In response, CIOs must determine whether HCI is appropriate for the workloads they intend to migrate to IaaS or the public cloud in general. One advantage of the cloud is the ability to purchase compute and storage resources separately and scale them up and down as needed. Some of this intrinsic flexibility is lost when using HCI as a service. However, providers are investing in as-a-service delivery, which should make fine-tuning hyper-converged instances to varied workloads easier, especially when combined with the opportunity to utilize opex rather than capex for HCI.

Containers and HCI

Container support is one area where HCI is certainly progressing quickly. Containerized workloads are supported by established hyper-converged vendors. The ability to handle containers and hypervisors broadens the use of HCI. This compatibility is becoming increasingly crucial to customers as more cloud-based – or cloud-native – apps are designed for containers rather than VMs. Although HCI was not built for containers, vendors are customizing hyper-converged nodes to enable the flexibility required by systems. We expect HCI vendors to follow suit as more enterprise applications migrate to containers.

Final Say

Hyperconverged infrastructure has progressed from jargon to a popular concept. The technological architecture, which integrates storage, computation, and networking into a single system, has grown to the point that enterprises are seeing compelling use cases. And it has piqued the interest of larger suppliers in recent years.

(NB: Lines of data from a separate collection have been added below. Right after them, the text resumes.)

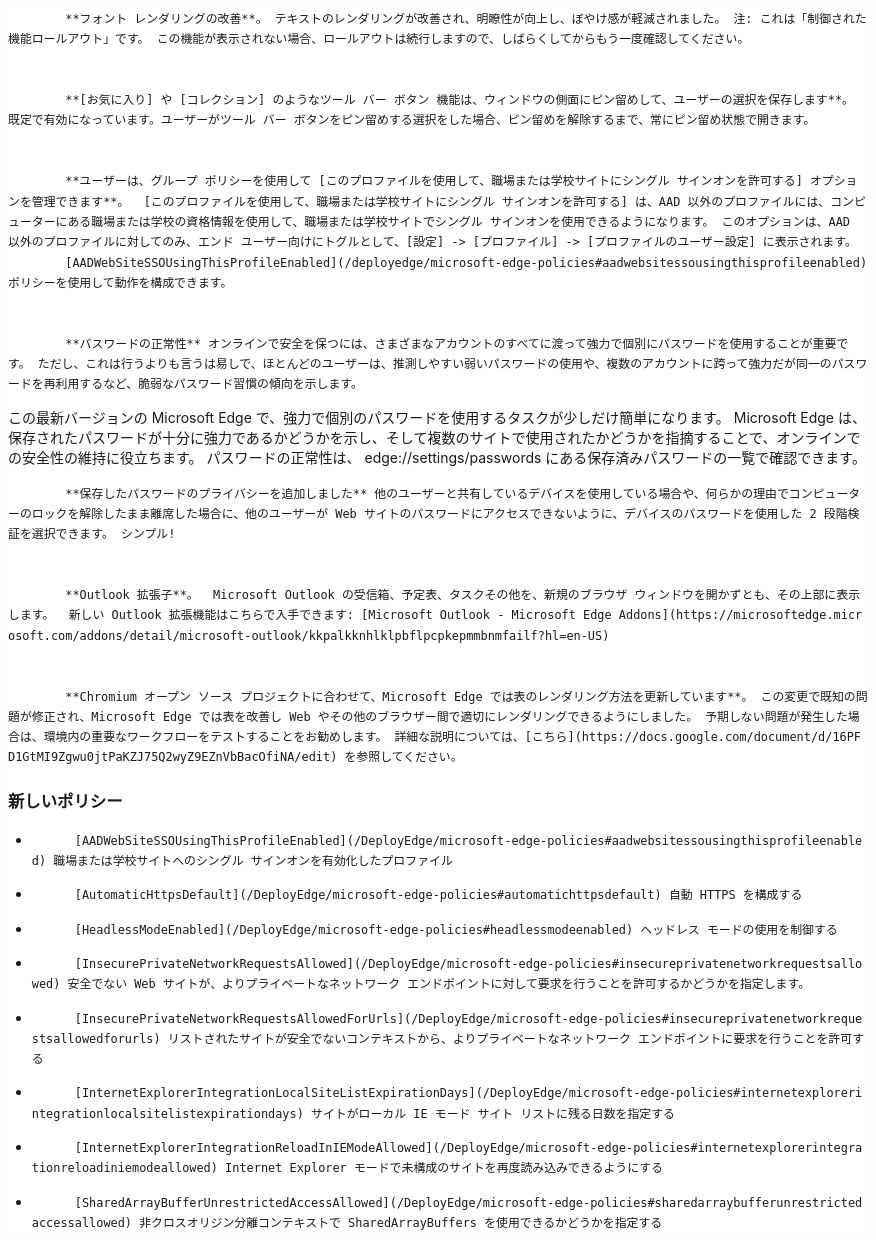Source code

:             **フォント レンダリングの改善**。 テキストのレンダリングが改善され、明瞭性が向上し、ぼやけ感が軽減されました。 注: これは「制御された機能ロールアウト」です。 この機能が表示されない場合、ロールアウトは続行しますので、しばらくしてからもう一度確認してください。


            **[お気に入り] や [コレクション] のようなツール バー ボタン 機能は、ウィンドウの側面にピン留めして、ユーザーの選択を保存します**。 既定で有効になっています。ユーザーがツール バー ボタンをピン留めする選択をした場合、ピン留めを解除するまで、常にピン留め状態で開きます。


            **ユーザーは、グループ ポリシーを使用して [このプロファイルを使用して、職場または学校サイトにシングル サインオンを許可する] オプションを管理できます**。  [このプロファイルを使用して、職場または学校サイトにシングル サインオンを許可する] は、AAD 以外のプロファイルには、コンピューターにある職場または学校の資格情報を使用して、職場または学校サイトでシングル サインオンを使用できるようになります。 このオプションは、AAD 以外のプロファイルに対してのみ、エンド ユーザー向けにトグルとして、[設定] -> [プロファイル] -> [プロファイルのユーザー設定] に表示されます。  
            [AADWebSiteSSOUsingThisProfileEnabled](/deployedge/microsoft-edge-policies#aadwebsitessousingthisprofileenabled)ポリシーを使用して動作を構成できます。  


            **パスワードの正常性** オンラインで安全を保つには、さまざまなアカウントのすべてに渡って強力で個別にパスワードを使用することが重要です。 ただし、これは行うよりも言うは易しで、ほとんどのユーザーは、推測しやすい弱いパスワードの使用や、複数のアカウントに跨って強力だが同一のパスワードを再利用するなど、脆弱なパスワード習慣の傾向を示します。

この最新バージョンの Microsoft Edge で、強力で個別のパスワードを使用するタスクが少しだけ簡単になります。 Microsoft Edge は、保存されたパスワードが十分に強力であるかどうかを示し、そして複数のサイトで使用されたかどうかを指摘することで、オンラインでの安全性の維持に役立ちます。 パスワードの正常性は、 edge://settings/passwords にある保存済みパスワードの一覧で確認できます。
  

            **保存したパスワードのプライバシーを追加しました** 他のユーザーと共有しているデバイスを使用している場合や、何らかの理由でコンピューターのロックを解除したまま離席した場合に、他のユーザーが Web サイトのパスワードにアクセスできないように、デバイスのパスワードを使用した 2 段階検証を選択できます。 シンプル!


            **Outlook 拡張子**。  Microsoft Outlook の受信箱、予定表、タスクその他を、新規のブラウザ ウィンドウを開かずとも、その上部に表示します。  新しい Outlook 拡張機能はこちらで入手できます: [Microsoft Outlook - Microsoft Edge Addons](https://microsoftedge.microsoft.com/addons/detail/microsoft-outlook/kkpalkknhlklpbflpcpkepmmbnmfailf?hl=en-US)


            **Chromium オープン ソース プロジェクトに合わせて、Microsoft Edge では表のレンダリング方法を更新しています**。 この変更で既知の問題が修正され、Microsoft Edge では表を改善し Web やその他のブラウザー間で適切にレンダリングできるようにしました。 予期しない問題が発生した場合は、環境内の重要なワークフローをテストすることをお勧めします。 詳細な説明については、[こちら](https://docs.google.com/document/d/16PFD1GtMI9Zgwu0jtPaKZJ75Q2wyZ9EZnVbBacOfiNA/edit) を参照してください。

### <a name="new-policies"></a>新しいポリシー

- 
            [AADWebSiteSSOUsingThisProfileEnabled](/DeployEdge/microsoft-edge-policies#aadwebsitessousingthisprofileenabled) 職場または学校サイトへのシングル サインオンを有効化したプロファイル
- 
            [AutomaticHttpsDefault](/DeployEdge/microsoft-edge-policies#automatichttpsdefault) 自動 HTTPS を構成する
- 
            [HeadlessModeEnabled](/DeployEdge/microsoft-edge-policies#headlessmodeenabled) ヘッドレス モードの使用を制御する
- 
            [InsecurePrivateNetworkRequestsAllowed](/DeployEdge/microsoft-edge-policies#insecureprivatenetworkrequestsallowed) 安全でない Web サイトが、よりプライベートなネットワーク エンドポイントに対して要求を行うことを許可するかどうかを指定します。
- 
            [InsecurePrivateNetworkRequestsAllowedForUrls](/DeployEdge/microsoft-edge-policies#insecureprivatenetworkrequestsallowedforurls) リストされたサイトが安全でないコンテキストから、よりプライベートなネットワーク エンドポイントに要求を行うことを許可する
- 
            [InternetExplorerIntegrationLocalSiteListExpirationDays](/DeployEdge/microsoft-edge-policies#internetexplorerintegrationlocalsitelistexpirationdays) サイトがローカル IE モード サイト リストに残る日数を指定する
- 
            [InternetExplorerIntegrationReloadInIEModeAllowed](/DeployEdge/microsoft-edge-policies#internetexplorerintegrationreloadiniemodeallowed) Internet Explorer モードで未構成のサイトを再度読み込みできるようにする
- 
            [SharedArrayBufferUnrestrictedAccessAllowed](/DeployEdge/microsoft-edge-policies#sharedarraybufferunrestrictedaccessallowed) 非クロスオリジン分離コンテキストで SharedArrayBuffers を使用できるかどうかを指定する
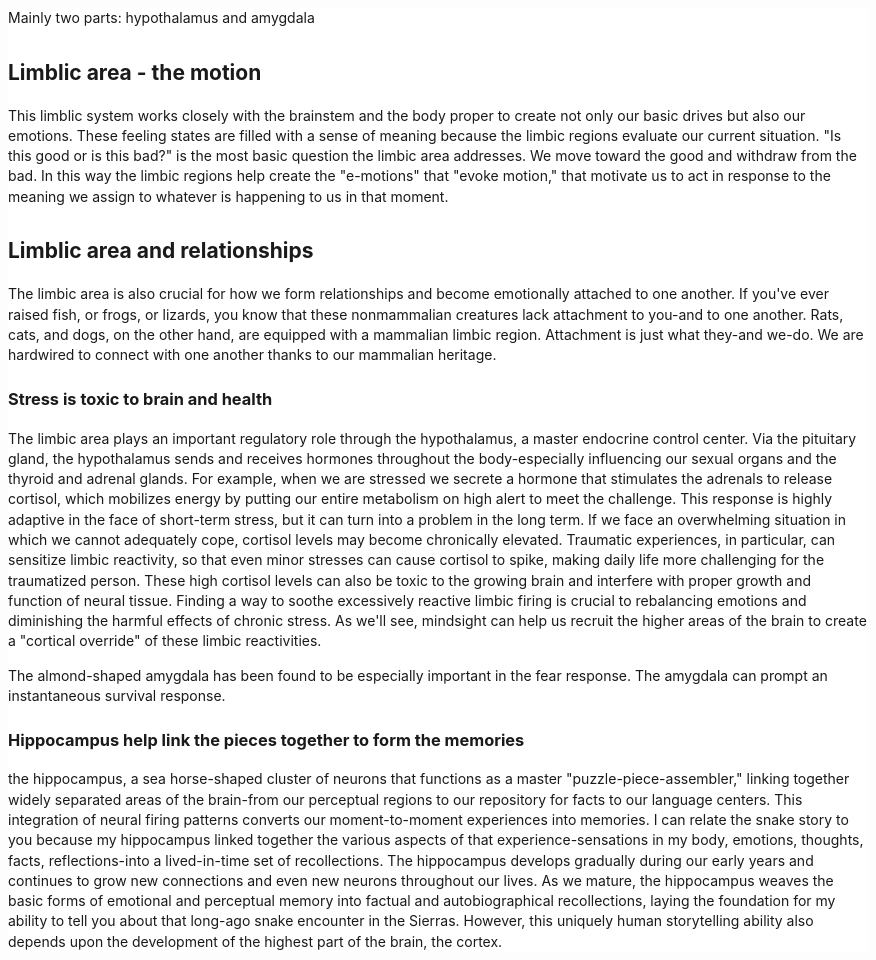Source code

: Mainly two parts: hypothalamus and amygdala

## Limblic area - the motion

This limblic system works closely with the brainstem and the body proper to create not only our basic drives but also our emotions. These feeling states are filled with a sense of meaning because the limbic regions evaluate our current situation. "Is this good or is this bad?" is the most basic question the limbic area addresses. We move toward the good and withdraw from the bad. In this way the limbic regions help create the "e-motions" that "evoke motion," that motivate us to act in response to the meaning we assign to whatever is happening to us in that moment.

## Limblic area and relationships

The limbic area is also crucial for how we form relationships and become emotionally attached to one another. If you've ever raised fish, or frogs, or lizards, you know that these nonmammalian creatures lack attachment to you-and to one another. Rats, cats, and dogs, on the other hand, are equipped with a mammalian limbic region. Attachment is just what they-and we-do. We are hardwired to connect with one another thanks to our mammalian heritage.

### Stress is toxic to brain and health

The limbic area plays an important regulatory role through the hypothalamus, a master endocrine control center. Via the pituitary gland, the hypothalamus sends and receives hormones throughout the body-especially influencing our sexual organs and the thyroid and adrenal glands. For example, when we are stressed we secrete a hormone that stimulates the adrenals to release cortisol, which mobilizes energy by putting our entire metabolism on high alert to meet the challenge. This response is highly adaptive in the face of short-term stress, but it can turn into a problem in the long term. If we face an overwhelming situation in which we cannot adequately cope, cortisol levels may become chronically elevated. Traumatic experiences, in particular, can sensitize limbic reactivity, so that even minor stresses can cause cortisol to spike, making daily life more challenging for the traumatized person. These high cortisol levels can also be toxic to the growing brain and interfere with proper growth and function of neural tissue. Finding a way to soothe excessively reactive limbic firing is crucial to rebalancing emotions and diminishing the harmful effects of chronic stress. As we'll see, mindsight can help us recruit the higher areas of the brain to create a "cortical override" of these limbic reactivities.

The almond-shaped amygdala has been found to be especially important in the fear response. The amygdala can prompt an instantaneous survival response.

### Hippocampus help link the pieces together to form the memories

the hippocampus, a sea horse-shaped cluster of neurons that functions as a master "puzzle-piece-assembler," linking together widely separated areas of the brain-from our perceptual regions to our repository for facts to our language centers. This integration of neural firing patterns converts our moment-to-moment experiences into memories. I can relate the snake story to you because my hippocampus linked together the various aspects of that experience-sensations in my body, emotions, thoughts, facts, reflections-into a lived-in-time set of recollections. The hippocampus develops gradually during our early years and continues to grow new connections and even new neurons throughout our lives. As we mature, the hippocampus weaves the basic forms of emotional and perceptual memory into factual and autobiographical recollections, laying the foundation for my ability to tell you about that long-ago snake encounter in the Sierras. However, this uniquely human storytelling ability also depends upon the development of the highest part of the brain, the cortex.
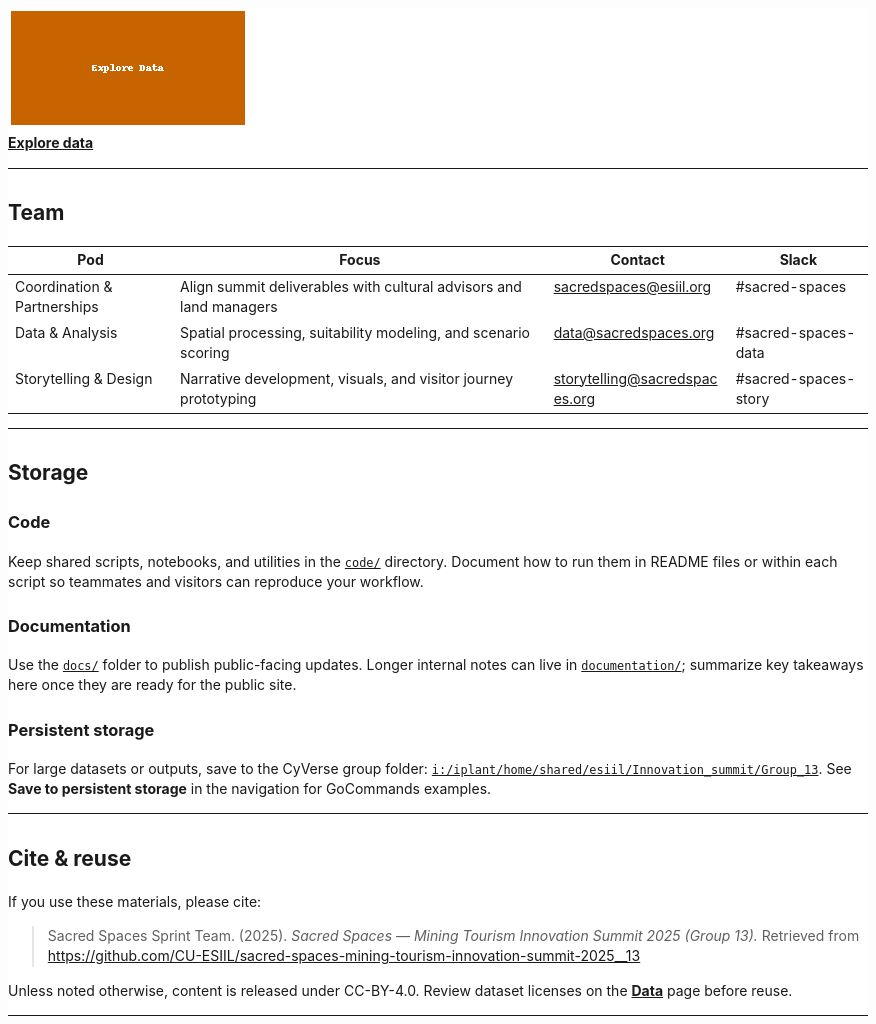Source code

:   <a href="https://github.com/CU-ESIIL/sacred-spaces-mining-tourism-innovation-summit-2025__13/blob/main/code/prism_quicklook.py"><img src="assets/button_data.gif" alt="Explore data" width="240"><br><strong>Explore data</strong></a>
</td>
</tr>
</table>

---

## Team
| Pod | Focus | Contact | Slack |
|------|-------|---------|-------|
| Coordination & Partnerships | Align summit deliverables with cultural advisors and land managers | sacredspaces@esiil.org | #sacred-spaces |
| Data & Analysis | Spatial processing, suitability modeling, and scenario scoring | data@sacredspaces.org | #sacred-spaces-data |
| Storytelling & Design | Narrative development, visuals, and visitor journey prototyping | storytelling@sacredspaces.org | #sacred-spaces-story |

---

## Storage

### Code
Keep shared scripts, notebooks, and utilities in the [`code/`](https://github.com/CU-ESIIL/sacred-spaces-mining-tourism-innovation-summit-2025__13/tree/main/code) directory. Document how to run them in README files or within each script so teammates and visitors can reproduce your workflow.

### Documentation
Use the [`docs/`](https://github.com/CU-ESIIL/sacred-spaces-mining-tourism-innovation-summit-2025__13/tree/main/docs) folder to publish public-facing updates. Longer internal notes can live in [`documentation/`](https://github.com/CU-ESIIL/sacred-spaces-mining-tourism-innovation-summit-2025__13/tree/main/documentation); summarize key takeaways here once they are ready for the public site.

### Persistent storage
For large datasets or outputs, save to the CyVerse group folder: [`i:/iplant/home/shared/esiil/Innovation_summit/Group_13`](https://de.cyverse.org/data/ds/iplant/home/shared/esiil/Innovation_summit/Group_13?type=folder&resourceId=c244d2a2-95a1-11f0-b0fb-90e2ba675364). See **Save to persistent storage** in the navigation for GoCommands examples.

---

## Cite & reuse
If you use these materials, please cite:

> Sacred Spaces Sprint Team. (2025). *Sacred Spaces — Mining Tourism Innovation Summit 2025 (Group 13).* Retrieved from https://github.com/CU-ESIIL/sacred-spaces-mining-tourism-innovation-summit-2025__13

Unless noted otherwise, content is released under CC-BY-4.0. Review dataset licenses on the **[Data](data.md)** page before reuse.

---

“When there were start-ups a few years ago, it was all about developing and selling physical products,” explains Philip Dawson, research VP analyst at Gartner. “We referred to these as hyper-converged integrated systems (HCIS). However, as the market has shifted to hyper-converged infrastructure that overlays hardware, the architecture has shifted.”

According to a recent Evaluator Group research, business IT is increasingly accepting and using HCI. According to its survey, 79% of major companies are extending their use of hyper-converged infrastructure and adopting it for more mission-critical workloads.

“Overall, this movement represents a paradigm shift away from hardware and toward software. There was no flexibility to on-premise at the time, so it was very much a ‘you’ll get what you’re given arrangement in the early days,” Owain Williams, technical lead at Vouchercloud, agrees. “HCI is undeniably driven by larger firms making better use of their resources.”And that’s just the beginning.